Coumineole Beach near the village of Dún Chaoin.

Wild and windswept, the Dingle Peninsula.

Vista across the Blasket Islands.

Dave and Sue gaze out towards the Blasket Islands.

The famine was a watershed in the history of Ireland. Its effects permanently changed the island’s demographic, political and cultural landscape. Catholics made up 80% of the population, the bulk of whom lived in conditions of poverty and insecurity despite Catholic emancipation in 1829. Prior to this, in the 17th and 18th centuries, Irish Catholics had been prohibited by the penal laws from owning land. At the top of the “social pyramid” was the “ascendancy class”, the English and Anglo-Irish families who owned most of the land, and who had more or less limitless power over their tenants.

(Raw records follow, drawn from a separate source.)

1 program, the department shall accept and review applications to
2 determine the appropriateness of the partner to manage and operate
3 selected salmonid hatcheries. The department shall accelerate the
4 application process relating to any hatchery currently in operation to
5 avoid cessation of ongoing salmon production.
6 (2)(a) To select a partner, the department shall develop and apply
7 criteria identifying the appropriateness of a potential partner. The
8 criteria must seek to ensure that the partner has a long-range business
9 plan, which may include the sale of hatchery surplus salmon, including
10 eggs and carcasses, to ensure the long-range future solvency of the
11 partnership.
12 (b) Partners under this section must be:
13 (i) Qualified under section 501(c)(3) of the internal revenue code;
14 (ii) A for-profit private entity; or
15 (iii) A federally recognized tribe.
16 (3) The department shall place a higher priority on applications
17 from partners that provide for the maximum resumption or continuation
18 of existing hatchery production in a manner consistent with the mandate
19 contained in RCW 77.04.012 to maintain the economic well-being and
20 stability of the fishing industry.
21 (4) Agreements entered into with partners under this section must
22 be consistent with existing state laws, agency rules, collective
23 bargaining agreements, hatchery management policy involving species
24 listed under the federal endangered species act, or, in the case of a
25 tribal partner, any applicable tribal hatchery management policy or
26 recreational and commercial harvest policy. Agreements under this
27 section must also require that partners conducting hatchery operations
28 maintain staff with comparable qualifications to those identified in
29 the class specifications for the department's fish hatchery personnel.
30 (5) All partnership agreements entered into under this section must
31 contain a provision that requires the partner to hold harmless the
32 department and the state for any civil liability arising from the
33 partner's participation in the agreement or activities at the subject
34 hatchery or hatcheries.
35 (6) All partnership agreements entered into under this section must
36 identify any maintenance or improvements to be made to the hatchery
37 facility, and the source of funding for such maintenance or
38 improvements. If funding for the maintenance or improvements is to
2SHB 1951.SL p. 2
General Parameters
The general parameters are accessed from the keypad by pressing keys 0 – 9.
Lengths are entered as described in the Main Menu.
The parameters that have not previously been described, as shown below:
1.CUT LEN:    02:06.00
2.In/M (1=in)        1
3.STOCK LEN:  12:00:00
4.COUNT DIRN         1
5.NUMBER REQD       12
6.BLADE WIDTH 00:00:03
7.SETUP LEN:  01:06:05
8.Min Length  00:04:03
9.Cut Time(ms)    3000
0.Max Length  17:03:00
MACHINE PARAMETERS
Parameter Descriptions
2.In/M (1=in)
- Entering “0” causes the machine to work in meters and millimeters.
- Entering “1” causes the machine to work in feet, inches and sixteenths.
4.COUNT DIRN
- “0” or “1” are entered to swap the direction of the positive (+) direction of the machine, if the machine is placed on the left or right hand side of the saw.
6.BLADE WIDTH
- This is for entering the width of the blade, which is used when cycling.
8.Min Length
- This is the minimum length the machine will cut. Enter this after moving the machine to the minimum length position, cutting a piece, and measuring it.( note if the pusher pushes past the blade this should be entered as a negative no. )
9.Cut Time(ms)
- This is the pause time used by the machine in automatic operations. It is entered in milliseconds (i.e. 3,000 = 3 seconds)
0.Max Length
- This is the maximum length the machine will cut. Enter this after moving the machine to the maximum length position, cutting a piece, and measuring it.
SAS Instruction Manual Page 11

Demarcated farms near Dingle.

In contrast to Britain, which was beginning to enjoy the modern prosperity of the Victorian and Industrial ages, Ireland was on the verge of starvation, her population rapidly increasing, three-quarters of her labourers unemployed, housing conditions appalling and the standard of living unbelievably low. The famine is still a controversial event in Irish history. Debate and discussion on the British government’s response to the failure of the potato crop in Ireland and the subsequent large-scale starvation, and whether or not this constituted genocide, remains a historically and politically-charged issue”.

Strolling towards Coumineole Beach.

It was no coincidence, given Sue’s background in the arts, that we stopped for tea at Louis Mulcahy, a pottery outlet in Clothar, Ballyferriter, headquarters and site of the studio and workshop. It was an extraordinary place with an amazing selection of artwork and functional pottery and I could not resist a purchase myself. Heading back towards Dingle along the road we had traversed the previous day, we ascended Conor Pass once more before stopping off for a walk on the beach just off Kilcummin on the R560. Popular with fishermen, I was surprised to see vehicles on firm if somewhat brown shoreline sand.

The Blasket Islands.

This turned out to be our final port of call prior to the two hour journey back to Shannon, in a weekend which had offered us a variety of outdoor and cultural memories. Back at the office Monday, I related the weekend’s activities and hike to an Irish colleague. “What was the weather like, then?”, she enquired. I mentioned that we saw the sun on Mt Brandon, after climbing above the cloud-line. “So it does exist!”, came the response. 

(click here to view Mt Brandon walk GPS track)

Dave and Sue on the beach.

This water's b----- cold!

On the beach just off Kilcummin, Mt Brandon in the background.